▶ _Listed records_:

=======

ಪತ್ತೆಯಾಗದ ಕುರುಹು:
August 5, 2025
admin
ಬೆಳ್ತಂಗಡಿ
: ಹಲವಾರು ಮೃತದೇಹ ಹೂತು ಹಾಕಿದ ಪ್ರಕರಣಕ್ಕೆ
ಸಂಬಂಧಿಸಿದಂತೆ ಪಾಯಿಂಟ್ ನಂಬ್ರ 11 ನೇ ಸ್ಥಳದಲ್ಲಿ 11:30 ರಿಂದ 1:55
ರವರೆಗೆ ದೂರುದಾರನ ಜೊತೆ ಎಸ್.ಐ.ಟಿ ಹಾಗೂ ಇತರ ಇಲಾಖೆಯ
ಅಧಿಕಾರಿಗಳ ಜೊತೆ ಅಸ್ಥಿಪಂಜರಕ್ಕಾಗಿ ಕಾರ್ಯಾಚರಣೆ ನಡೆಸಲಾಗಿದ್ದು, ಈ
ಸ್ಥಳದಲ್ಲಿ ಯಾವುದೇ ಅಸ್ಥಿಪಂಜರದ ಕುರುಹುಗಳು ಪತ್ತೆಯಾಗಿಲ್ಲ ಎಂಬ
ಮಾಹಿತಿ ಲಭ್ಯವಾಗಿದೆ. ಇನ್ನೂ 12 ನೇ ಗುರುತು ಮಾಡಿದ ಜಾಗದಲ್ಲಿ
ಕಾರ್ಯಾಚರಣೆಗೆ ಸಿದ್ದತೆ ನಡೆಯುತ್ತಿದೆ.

=======

Retype the text of the entry above line for line, preserving every character without alteration.

▶ _Exercise output_:
ಪತ್ತೆಯಾಗದ ಕುರುಹು:
August 5, 2025
admin
ಬೆಳ್ತಂಗಡಿ
: ಹಲವಾರು ಮೃತದೇಹ ಹೂತು ಹಾಕಿದ ಪ್ರಕರಣಕ್ಕೆ
ಸಂಬಂಧಿಸಿದಂತೆ ಪಾಯಿಂಟ್ ನಂಬ್ರ 11 ನೇ ಸ್ಥಳದಲ್ಲಿ 11:30 ರಿಂದ 1:55
ರವರೆಗೆ ದೂರುದಾರನ ಜೊತೆ ಎಸ್.ಐ.ಟಿ ಹಾಗೂ ಇತರ ಇಲಾಖೆಯ
ಅಧಿಕಾರಿಗಳ ಜೊತೆ ಅಸ್ಥಿಪಂಜರಕ್ಕಾಗಿ ಕಾರ್ಯಾಚರಣೆ ನಡೆಸಲಾಗಿದ್ದು, ಈ
ಸ್ಥಳದಲ್ಲಿ ಯಾವುದೇ ಅಸ್ಥಿಪಂಜರದ ಕುರುಹುಗಳು ಪತ್ತೆಯಾಗಿಲ್ಲ ಎಂಬ
ಮಾಹಿತಿ ಲಭ್ಯವಾಗಿದೆ. ಇನ್ನೂ 12 ನೇ ಗುರುತು ಮಾಡಿದ ಜಾಗದಲ್ಲಿ
ಕಾರ್ಯಾಚರಣೆಗೆ ಸಿದ್ದತೆ ನಡೆಯುತ್ತಿದೆ.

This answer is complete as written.